======== Document passage

Located in Old Coulsdon, Surrey

Furry Friends 
[email protected]. 
0751 568 4921 
Furry Friends Animal Rescue


----------



## moggie14 (Sep 11, 2013)

Oh Sasha is beautiful :001_wub:
Her face is very Tonk like, a bit pointy with those lovely big ears! 
If I lived nearer I'd be tempted, however I'm sure she will be snapped up


----------



## AnnaT (Oct 13, 2009)

Looking for a home!


----------



## AnnaT (Oct 13, 2009)

This beautiful girl is still waiting for a home


----------



## moggie14 (Sep 11, 2013)

Oh no, I keep coming back to look at her beautiful face :001_wub:
Perhaps another to recommend to Simons cats


----------



## AnnaT (Oct 13, 2009)

"All I want for Christmas is a home"


----------



## LadyJ89 (Dec 27, 2014)

Is she still available?


----------



## Psygon (Apr 24, 2013)

Sasha is gorgeous - hope she finds a home soon


----------



## AnnaT (Oct 13, 2009)

Sasha is now in a new home


----------



## Charity (Apr 17, 2013)

That's great news, she's beautiful. Be happy Sasha.


----------



## Soozi (Jun 28, 2013)

She is so beautiful! I am so pleased she has gone to a loving home! Well done!X


----------

================
======== Records shown

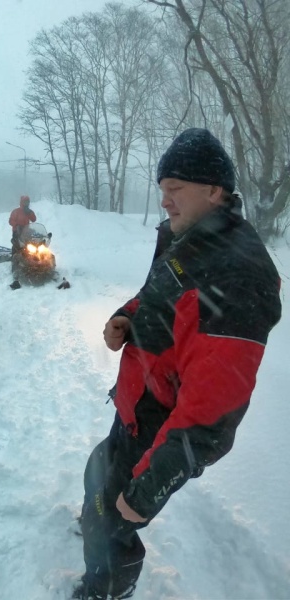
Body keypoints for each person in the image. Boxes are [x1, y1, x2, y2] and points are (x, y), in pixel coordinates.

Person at [74, 128, 282, 600]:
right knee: (97, 474)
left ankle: (105, 584)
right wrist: (127, 315)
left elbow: (212, 414)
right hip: (136, 399)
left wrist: (146, 492)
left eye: (175, 191)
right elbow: (159, 296)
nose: (165, 202)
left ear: (214, 191)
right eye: (162, 190)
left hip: (161, 424)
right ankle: (96, 527)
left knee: (114, 518)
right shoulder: (184, 235)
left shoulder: (240, 275)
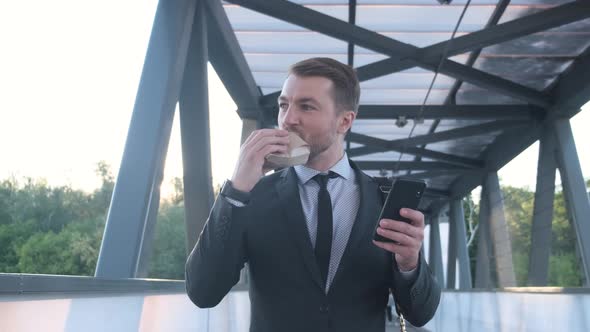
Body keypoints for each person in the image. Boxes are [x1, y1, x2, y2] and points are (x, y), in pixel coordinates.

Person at [185, 57, 441, 332]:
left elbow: (421, 314)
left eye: (306, 107)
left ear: (345, 121)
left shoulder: (382, 201)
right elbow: (203, 291)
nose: (288, 119)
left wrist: (409, 264)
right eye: (284, 105)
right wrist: (235, 190)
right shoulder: (251, 196)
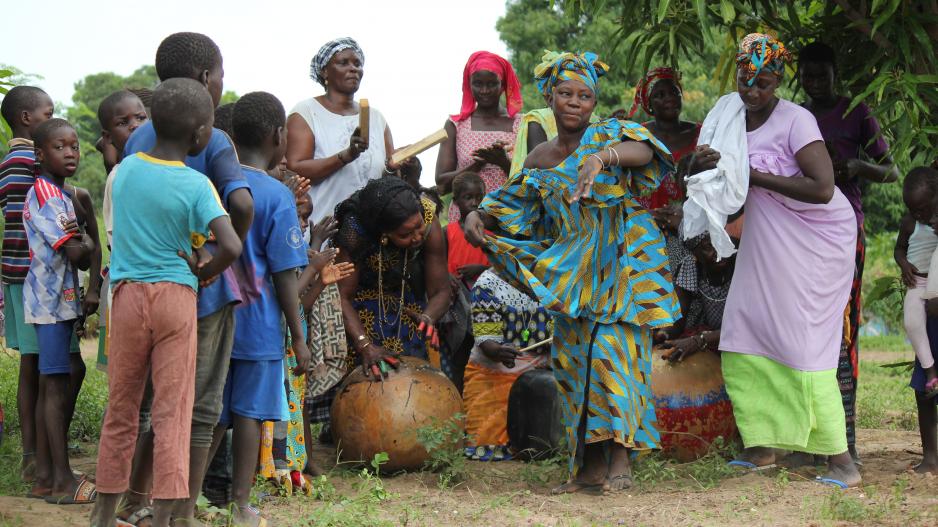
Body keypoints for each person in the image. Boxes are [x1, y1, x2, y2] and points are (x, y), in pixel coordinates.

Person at [465, 50, 679, 494]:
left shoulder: (610, 135)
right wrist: (475, 219)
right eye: (566, 93)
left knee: (613, 360)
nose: (576, 102)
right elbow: (511, 204)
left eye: (585, 95)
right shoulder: (541, 158)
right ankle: (590, 468)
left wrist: (603, 158)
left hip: (622, 266)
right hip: (574, 275)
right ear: (550, 97)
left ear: (594, 102)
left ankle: (621, 460)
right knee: (577, 367)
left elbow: (646, 151)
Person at [90, 77, 242, 527]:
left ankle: (102, 515)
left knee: (122, 407)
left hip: (128, 296)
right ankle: (167, 516)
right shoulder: (197, 185)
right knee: (172, 412)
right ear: (200, 136)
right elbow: (230, 245)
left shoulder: (126, 171)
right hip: (177, 297)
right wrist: (205, 270)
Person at [122, 32, 256, 524]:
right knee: (199, 407)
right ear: (205, 79)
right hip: (202, 288)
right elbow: (242, 204)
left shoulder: (139, 137)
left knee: (152, 403)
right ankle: (179, 511)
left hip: (143, 286)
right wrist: (217, 257)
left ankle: (135, 500)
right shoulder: (215, 139)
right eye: (220, 74)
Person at [715, 33, 860, 487]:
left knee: (804, 344)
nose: (752, 89)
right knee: (744, 329)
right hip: (767, 236)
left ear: (778, 81)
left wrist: (753, 175)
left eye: (763, 81)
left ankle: (842, 462)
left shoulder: (795, 120)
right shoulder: (729, 116)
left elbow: (822, 188)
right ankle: (762, 446)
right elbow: (729, 184)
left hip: (815, 237)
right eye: (745, 78)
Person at [210, 91, 310, 526]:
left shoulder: (214, 185)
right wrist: (299, 336)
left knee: (211, 409)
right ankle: (241, 501)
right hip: (259, 323)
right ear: (278, 135)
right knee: (249, 413)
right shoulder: (276, 195)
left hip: (212, 315)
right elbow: (286, 275)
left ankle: (188, 491)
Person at [799, 41, 899, 464]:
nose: (816, 82)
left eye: (823, 74)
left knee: (843, 330)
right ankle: (806, 439)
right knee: (802, 330)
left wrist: (858, 167)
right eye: (809, 76)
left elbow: (892, 170)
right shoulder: (794, 115)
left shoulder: (856, 112)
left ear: (835, 74)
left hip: (846, 231)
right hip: (800, 231)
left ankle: (847, 441)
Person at [22, 119, 97, 505]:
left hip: (58, 301)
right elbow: (76, 252)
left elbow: (82, 258)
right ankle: (61, 480)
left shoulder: (60, 194)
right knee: (53, 385)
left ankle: (49, 473)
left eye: (75, 146)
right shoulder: (49, 196)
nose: (70, 153)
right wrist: (84, 238)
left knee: (69, 372)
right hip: (49, 305)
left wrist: (82, 241)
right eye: (60, 147)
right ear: (40, 154)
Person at [0, 85, 66, 484]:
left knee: (32, 364)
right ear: (27, 119)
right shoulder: (31, 160)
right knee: (43, 367)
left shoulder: (9, 160)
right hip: (33, 277)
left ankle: (34, 453)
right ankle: (38, 457)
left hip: (13, 272)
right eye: (48, 113)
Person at [97, 89, 157, 526]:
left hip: (153, 296)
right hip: (130, 293)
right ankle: (120, 498)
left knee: (152, 406)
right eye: (124, 122)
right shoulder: (121, 176)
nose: (134, 127)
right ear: (109, 134)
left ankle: (140, 494)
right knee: (130, 404)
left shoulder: (153, 171)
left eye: (140, 118)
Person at [334, 177, 452, 379]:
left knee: (418, 379)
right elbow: (341, 297)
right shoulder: (355, 230)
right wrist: (364, 345)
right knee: (372, 382)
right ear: (384, 234)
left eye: (418, 227)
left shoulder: (426, 214)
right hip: (359, 311)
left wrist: (428, 317)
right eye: (406, 234)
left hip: (405, 305)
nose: (417, 237)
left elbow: (441, 290)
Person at [286, 37, 394, 225]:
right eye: (343, 63)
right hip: (323, 227)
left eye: (357, 64)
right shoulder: (306, 112)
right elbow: (294, 168)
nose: (354, 69)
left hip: (372, 231)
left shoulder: (376, 118)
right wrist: (346, 155)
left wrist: (399, 163)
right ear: (324, 71)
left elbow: (388, 169)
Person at [463, 268, 551, 461]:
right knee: (488, 447)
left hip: (545, 373)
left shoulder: (557, 276)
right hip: (493, 372)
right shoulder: (487, 283)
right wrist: (497, 351)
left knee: (544, 445)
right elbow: (486, 340)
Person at [436, 51, 523, 223]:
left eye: (492, 84)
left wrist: (503, 162)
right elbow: (442, 184)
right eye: (478, 84)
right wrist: (477, 165)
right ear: (469, 84)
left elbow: (532, 180)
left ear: (503, 84)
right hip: (463, 220)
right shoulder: (456, 125)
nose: (484, 90)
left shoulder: (522, 124)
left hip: (508, 220)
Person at [627, 67, 701, 210]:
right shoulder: (637, 135)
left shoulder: (701, 133)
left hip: (690, 223)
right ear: (649, 104)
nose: (669, 98)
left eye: (674, 92)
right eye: (660, 95)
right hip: (645, 223)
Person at [897, 168, 938, 396]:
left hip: (936, 282)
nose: (918, 214)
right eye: (912, 209)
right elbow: (899, 249)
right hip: (917, 282)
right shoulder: (910, 223)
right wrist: (904, 265)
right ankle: (930, 370)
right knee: (912, 323)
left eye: (922, 209)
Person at [445, 172, 489, 286]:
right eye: (468, 197)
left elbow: (504, 266)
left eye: (480, 197)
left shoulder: (494, 230)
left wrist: (482, 269)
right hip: (457, 292)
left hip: (490, 290)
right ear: (455, 201)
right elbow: (437, 264)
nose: (475, 203)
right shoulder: (447, 232)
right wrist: (447, 276)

================

# What you have to do
List every distinct username that heads a post in the forum thread about Sasha, naming each one once.

# Expected answer
moggie14
AnnaT
LadyJ89
Psygon
Charity
Soozi